§ Texto dado:
Pero eso no es todo: la falta de espacio castiga los argumentos complejos y bien articulados, premiando el efectismo. Y las comunicaciones del usuario son “premiadas” con RT (“re-tweet”) y “likes” por otros usuarios, por lo que la comunicación es orientada a la búsqueda de esas recompensas virtuales (por eso digo que es una especie de juego). Cuando digo en mi columna que Twitter castiga la verdad, me refiero a todo esto. Tal como han destacado Marta Peirano en su libro “El enemigo conoce el sistema” (2019) y Juan Soto Ivars en “Arden las redes” (2017), las redes producen una amenaza a la libertad de expresión por vía de linchamientos virtuales y amedrentamientos varios, generando algo que Soto llama “Poscensura”. Al que no se alinea con los enjambres le llueven palos.

Matus hace bien en resaltar que mucha gente poderosa e importante usa Twitter. Eso es cierto. De hecho, es una red mucho más elitista que, por ejemplo, Facebook. Es por esto mismo que ha terminado secuestrando la opinión pública: en ella se encuentran e interactúan periodistas, empresarios, políticos e intelectuales públicos. Y, de a poco, los marcos polarizados impuestos por las interacciones en ese espacio comienzan a ser los marcos del debate público mismo. Los medios tradicionales han sido colonizados y vampirizados por Twitter, y mientras más se debilitan porque su publicidad migra al mundo virtual, más necesitan de la red como una fuente barata de sucesos y polémicas. Las redes sociales son la droga de los medios tradicionales, y la cantidad de valiosas revistas muertas por sobredosis a nuestro alrededor – y lloradas en Twitter mismo, con varios RT- lo atestigua, tal como ha señalado Ascanio Cavallo.

§ Datos registrados:
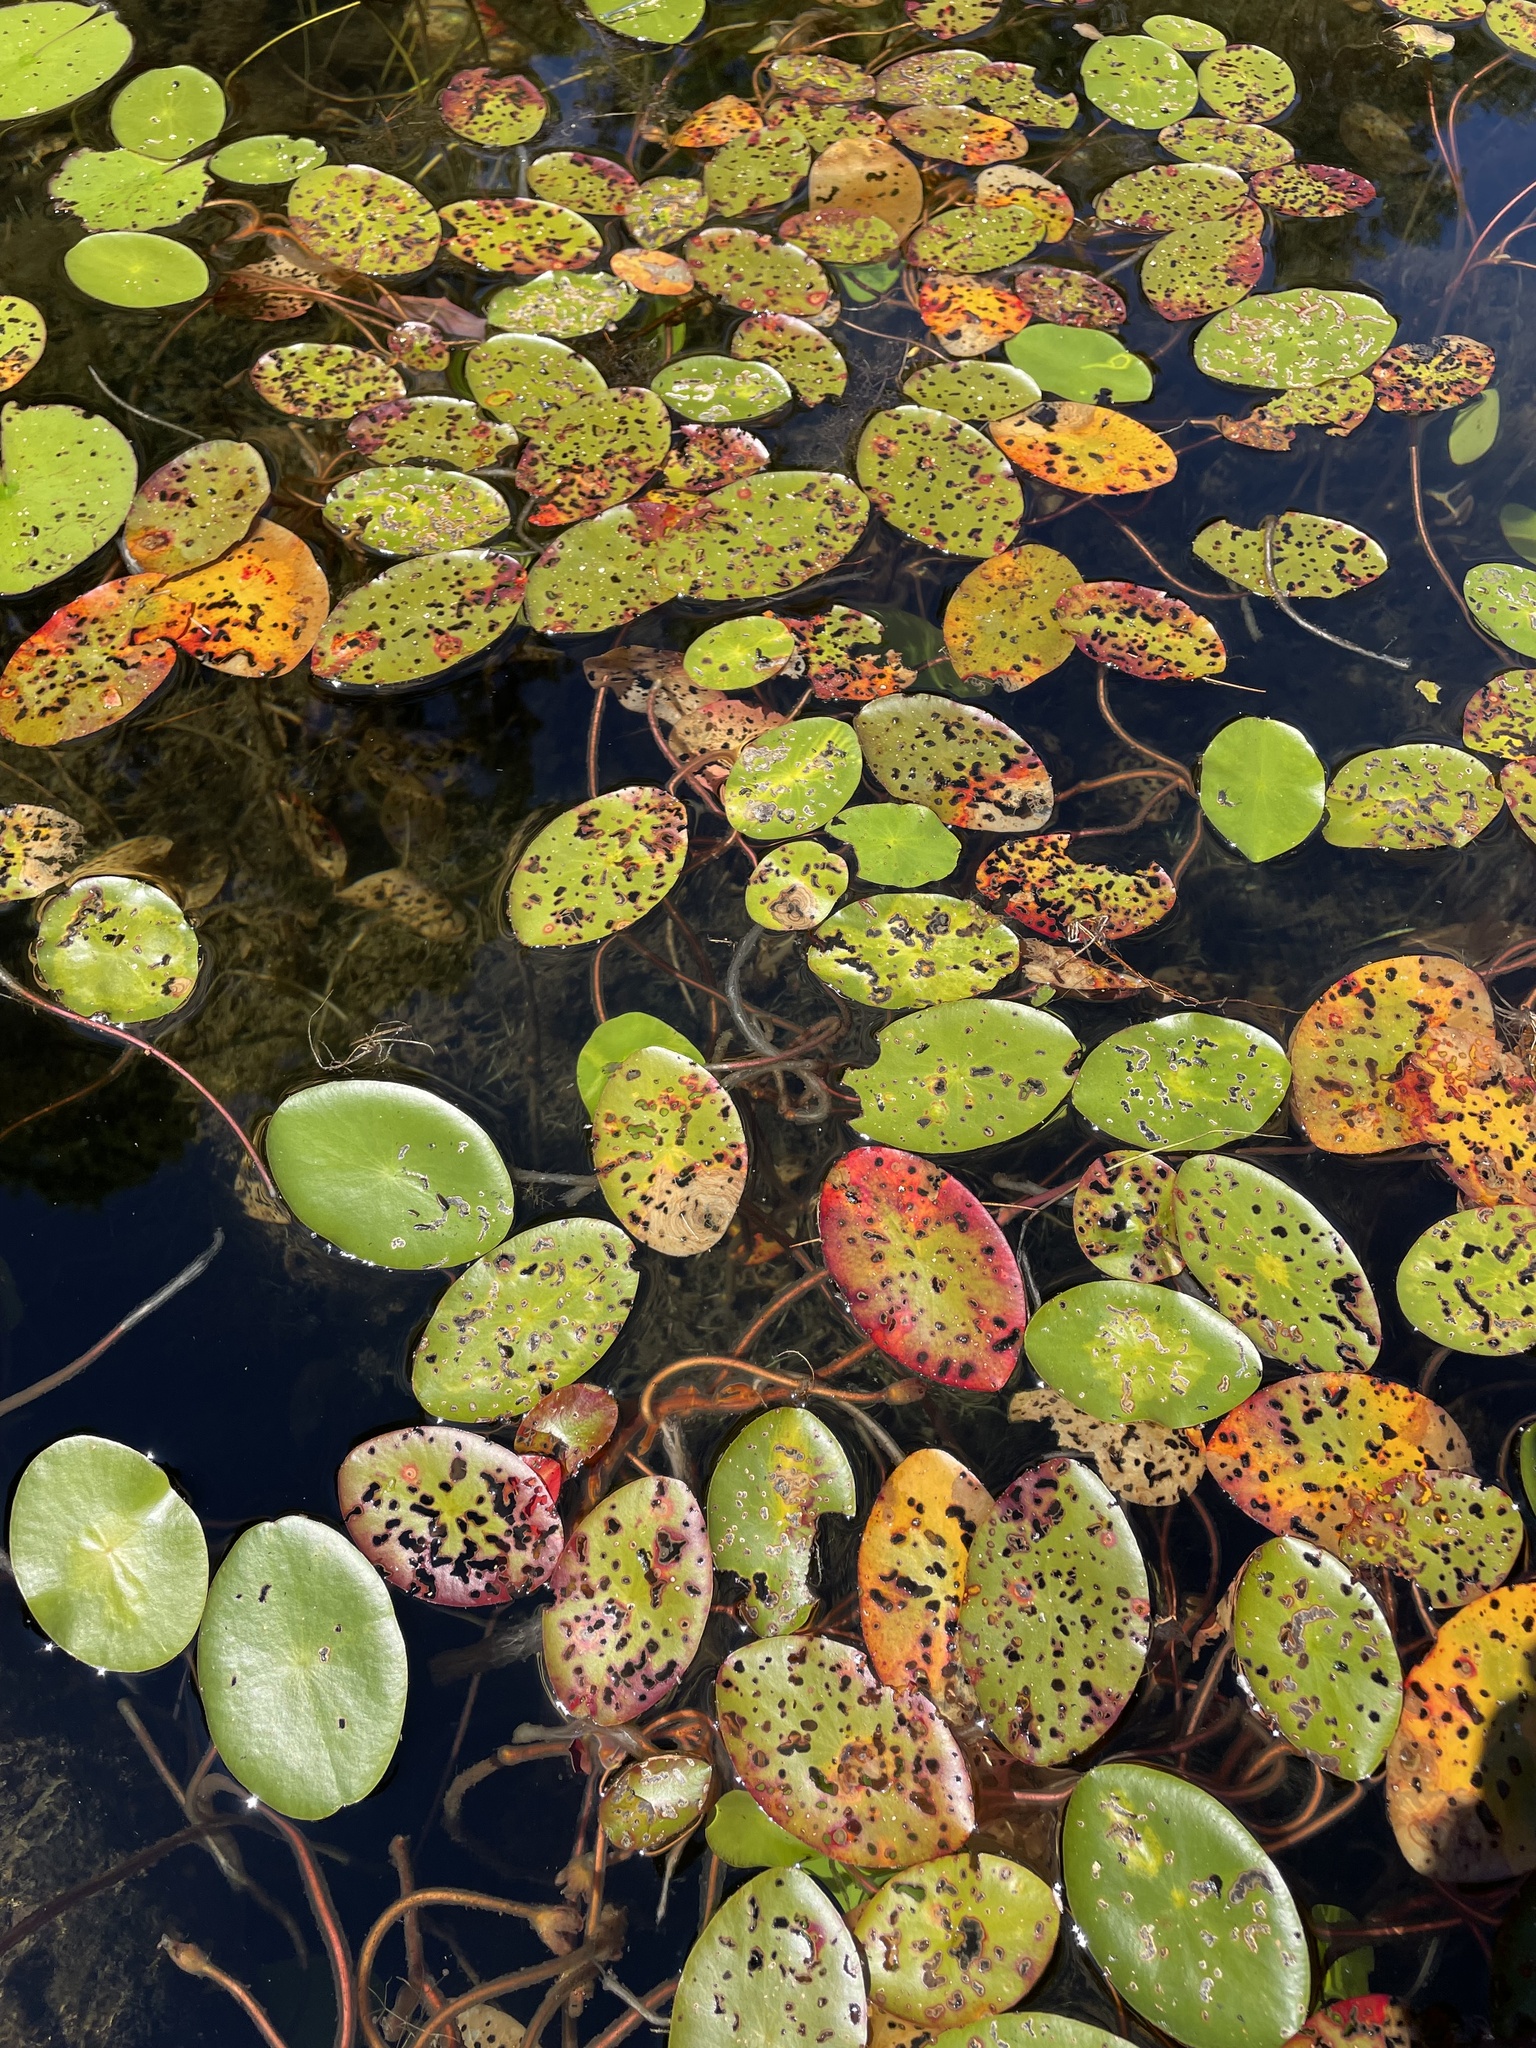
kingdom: Plantae
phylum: Tracheophyta
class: Magnoliopsida
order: Nymphaeales
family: Cabombaceae
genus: Brasenia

§ Consigna: Extrae sin modificaciones el tramo del texto sobre Twitter que va desde "Pero eso no" hasta "le llueven palos.".

§ Solución:
Pero eso no es todo: la falta de espacio castiga los argumentos complejos y bien articulados, premiando el efectismo. Y las comunicaciones del usuario son “premiadas” con RT (“re-tweet”) y “likes” por otros usuarios, por lo que la comunicación es orientada a la búsqueda de esas recompensas virtuales (por eso digo que es una especie de juego). Cuando digo en mi columna que Twitter castiga la verdad, me refiero a todo esto. Tal como han destacado Marta Peirano en su libro “El enemigo conoce el sistema” (2019) y Juan Soto Ivars en “Arden las redes” (2017), las redes producen una amenaza a la libertad de expresión por vía de linchamientos virtuales y amedrentamientos varios, generando algo que Soto llama “Poscensura”. Al que no se alinea con los enjambres le llueven palos.